• **Instructions to follow**: Beneath this line are the data; copy exactly the part of them that opens with the line containing "principales se regroupent" and closes with the line containing "respect de l’environnement.", and only that part.

====

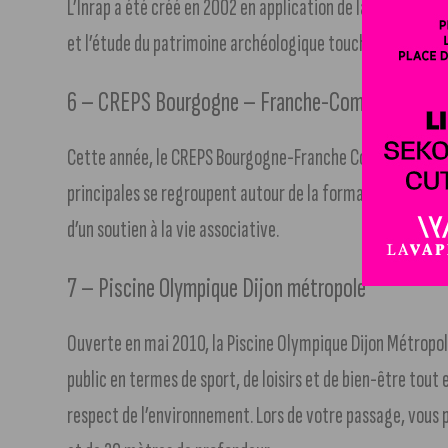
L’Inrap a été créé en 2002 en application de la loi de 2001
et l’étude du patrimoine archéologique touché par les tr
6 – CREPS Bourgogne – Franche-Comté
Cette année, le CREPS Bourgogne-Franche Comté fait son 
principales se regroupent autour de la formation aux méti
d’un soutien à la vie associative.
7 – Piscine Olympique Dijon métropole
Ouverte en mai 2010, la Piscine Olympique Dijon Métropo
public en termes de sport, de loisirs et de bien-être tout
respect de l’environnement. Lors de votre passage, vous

====

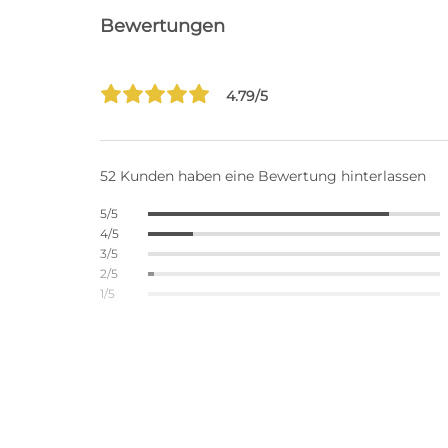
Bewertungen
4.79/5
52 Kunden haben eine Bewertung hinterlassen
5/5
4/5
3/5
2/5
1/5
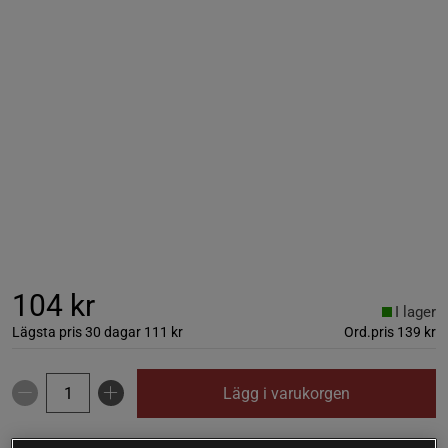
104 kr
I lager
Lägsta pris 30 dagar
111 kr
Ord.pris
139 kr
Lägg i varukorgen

====

• **Problem solution**:
principales se regroupent autour de la formation aux méti
d’un soutien à la vie associative.
7 – Piscine Olympique Dijon métropole
Ouverte en mai 2010, la Piscine Olympique Dijon Métropo
public en termes de sport, de loisirs et de bien-être tout
respect de l’environnement. Lors de votre passage, vous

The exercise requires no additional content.